軽量なろうリーダー

作品タイトル不明

日が沈み、紺色の夜がやってきた。

ここは、お母様とお姉様が経営する高級レストラン。

三階の広間は、大きなパーティションで中央を仕切れる造りになっている。

つまり、部屋は分かれていても――隣の会話は、筒抜けなのだ。

席についているのは、私とお姉様、お母様。そして給仕役のラーシュ。

訪れた侯爵夫妻は、まず先日のレミアンの不手際について丁重に頭を下げた。

私は言葉少なくそれを受け入れ、食事が始まる。

やがて酒が進み、侯爵夫妻が結婚の話を切り出そうとした、その時だった。

隣の部屋から、聞き慣れた声が響く。

「スペシャルコース、用意はできているよな?」

レミアンだ。

続いて女性給仕の声。

「勿論でございます。お支払いは如何されますか?」

「は? いつも通りだ。何で聞くんだ!」

「申し訳ございません」

「早くしろ!」

その瞬間、侯爵夫妻の顔色がサッと青くなった。

「息子が……フガッ、フガ……!」

侯爵が立ち上がろうとしたが、ラーシュが素早くナプキンで口を塞ぐ。

「どうぞお静かに」

お姉様は優雅にワイングラスを揺らしながら、くすりと笑う。

「せっかくですもの。
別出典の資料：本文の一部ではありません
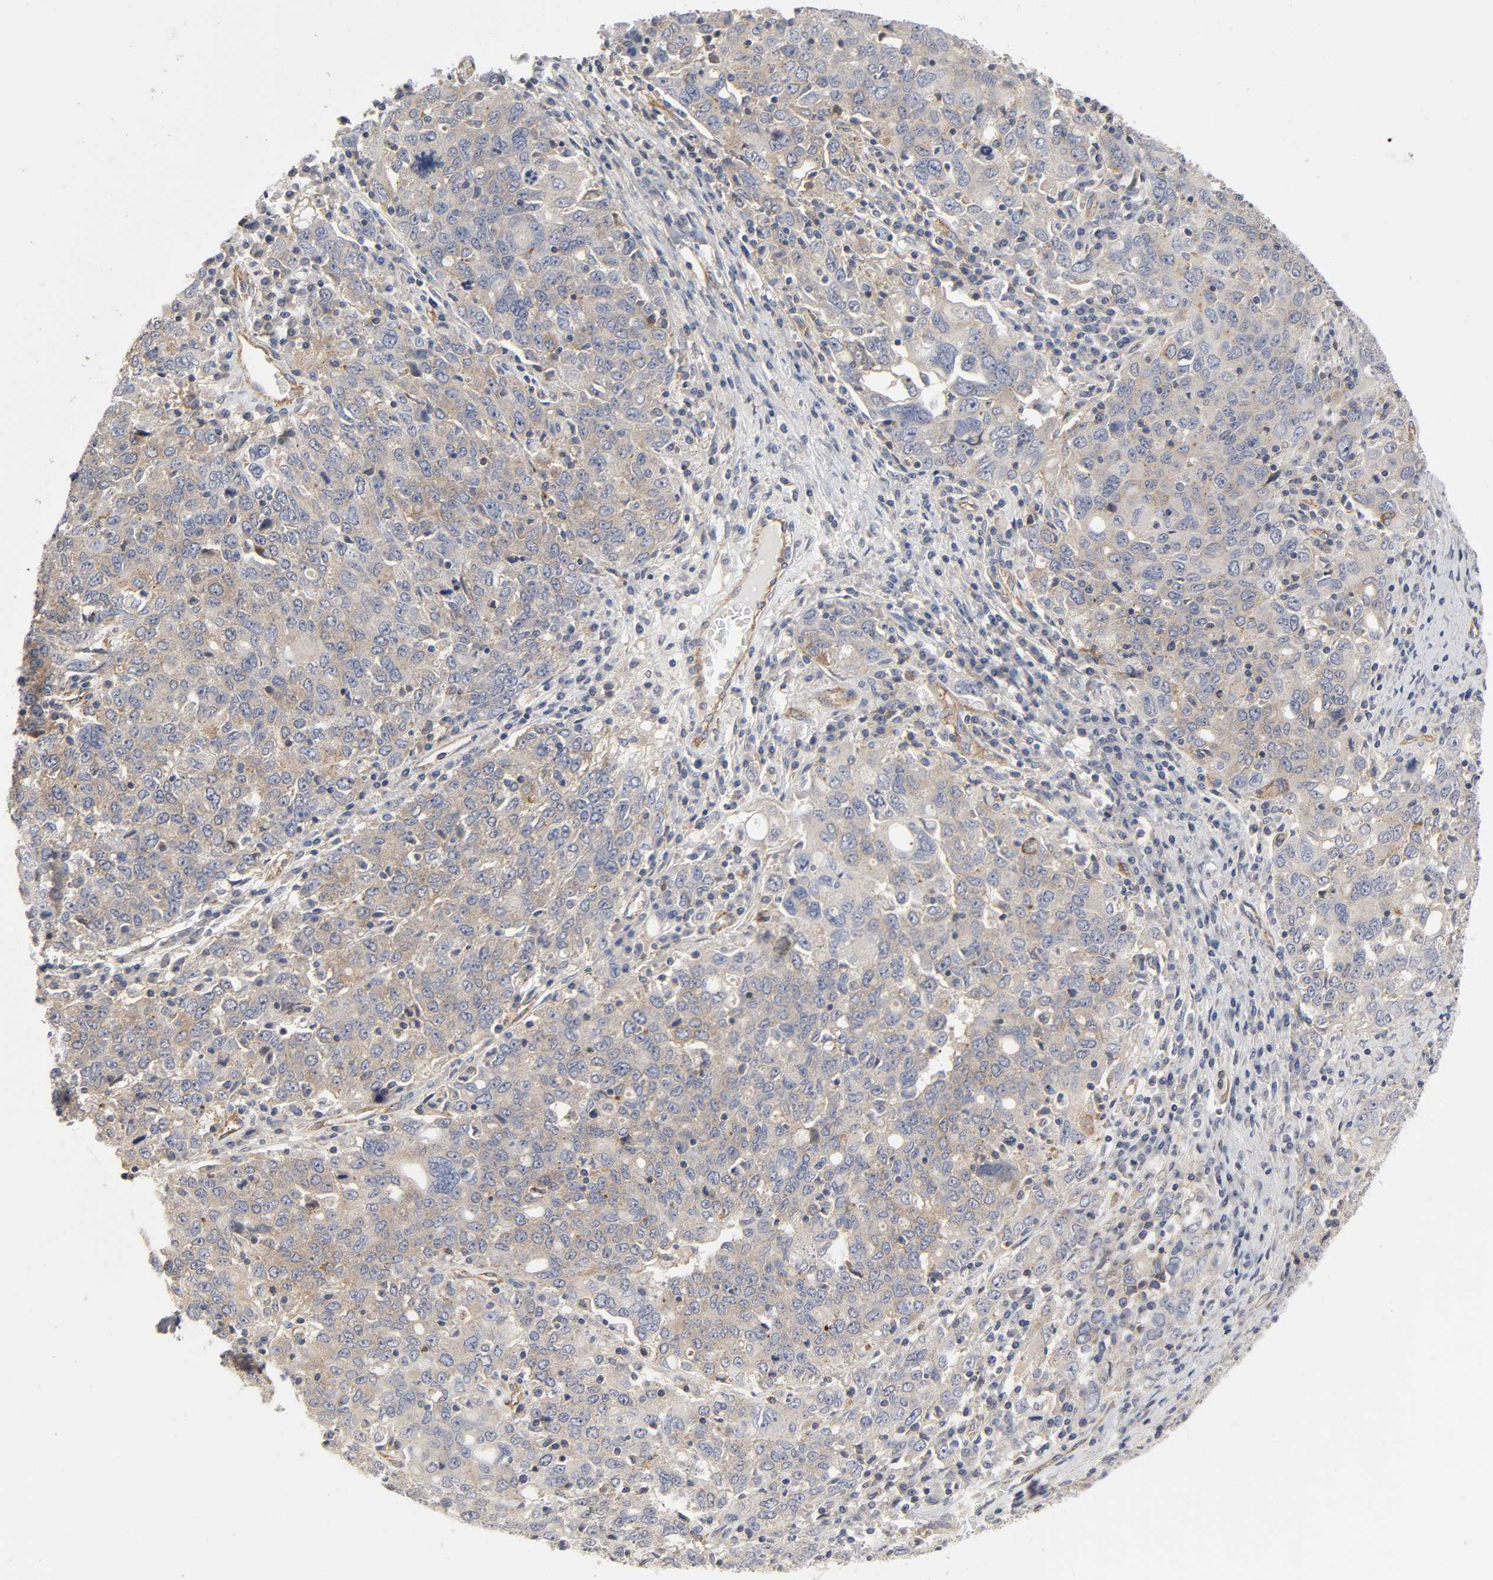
{"staining": {"intensity": "moderate", "quantity": ">75%", "location": "cytoplasmic/membranous"}, "tissue": "ovarian cancer", "cell_type": "Tumor cells", "image_type": "cancer", "snomed": [{"axis": "morphology", "description": "Carcinoma, endometroid"}, {"axis": "topography", "description": "Ovary"}], "caption": "This is a micrograph of immunohistochemistry (IHC) staining of ovarian endometroid carcinoma, which shows moderate positivity in the cytoplasmic/membranous of tumor cells.", "gene": "SH3GLB1", "patient": {"sex": "female", "age": 62}}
ご子息の本音を最後まで聞きましょう」

侯爵夫人も立ち上がろうとしたけれど、それを止めたのはお母様だった。

その手に、銀のナイフがキラリと光る。

「わたくし、前々から……ご子息のこと、気に入りませんでしたのよ?」

お母様が小声で囁くと、部屋の空気が凍りついた。

そこへ再び、隣の声が響く。

「ねえレミアン、この部屋広すぎない?」

ユゼフだ。

「狭いよりいいだろ。それより、エレナがまだ不貞腐れてるんだ」

「あれは怒って当然だ。お財布令嬢が、死ななくて良かったね」

――お、お財布令嬢!?

陰でそんな呼び方をされていたの?

悔しい‼

悔しくて、胸が焼けそうだった。

「いつもトロイんだよ。お上品に後ろをトロトロついて来てさ。気遣うの、ホント面倒」

「顔に出すなよ? 婚約破棄されるぞ?」

「ないない。僕に夢中なんだから。そのうち機嫌も直るさ」

今すぐ殴り込みたかった。

でも、まだ。

まだ足りない。

この程度では、決定打にならない。

私は拳を握り締め、耐えた。

料理が運ばれ、グラスの触れ合う音がする。

二人は楽しそうに世間話を続けていた。

こちら側は、ただ黙って聞くことしかできない。

けれど酒が進むにつれ、二人の口はどんどん軽くなっていった。

「ネリアがウェディングドレス、すごく喜んでいたよ」

「本当なら五千万のドレスを着せてやりたかったけどな」

「十分だよ。あとで売れば小遣いにもなるし」

「仕方ないだろ。うちは貧乏だし、男爵令嬢を妻には迎えられないからな」

――は?

ネリアを妻に迎えられない? どういうこと?

「それにネリアはユゼフを、心から愛してるんだ。大事にしてやってくれよ。金はいくらでも用意するからさ」

「分かってるよ。ネリアのためにも、ちゃんと送金してよね」

「エレナは底なしの金持ちだからな。一生贅沢させてもらうさ。その代わり、優しくはしてやるよ」

「レミアン、上手くやれよ?」

「目を瞑って、エレナじゃない、これはネリアなんだ! と思って……我慢する」

――我慢⁈

全身の血が逆流した。

……そういうことだったのね。

レミアンが本当に愛していたのは、ネリア。

ユゼフをあんな目で見ていたのも、嫉妬だった。

しかもユゼフは、それを知った上でレミアンにお金をせびっている。

――最低!

三人は気持ちの悪い、醜い関係だった。

「子どもは作りたくないんだよな。君達に子どもができたら養子にしよう。ネリアそっくりの娘が欲しい」

「白い結婚?」

「閨は遠慮したい。エレナを抱く気にはなれないな。あははは」

「あははははは!」

二人の笑い声が、耳障りに重なる。

もう限界だった!

私は勢いよく立ち上がると、パーティションを思い切り開け放った。

「レミアン! 婚約は破棄よ!」

驚いて立ち上がるレミアン。

「エレナ!? ど、どうして……え? え?」

「全部……聞こえたわ!」

怒りで声が震えた。

「我慢して白い結婚? ふざけないで!」

こんな奴らに見下されていたなんて、もう泣きそう。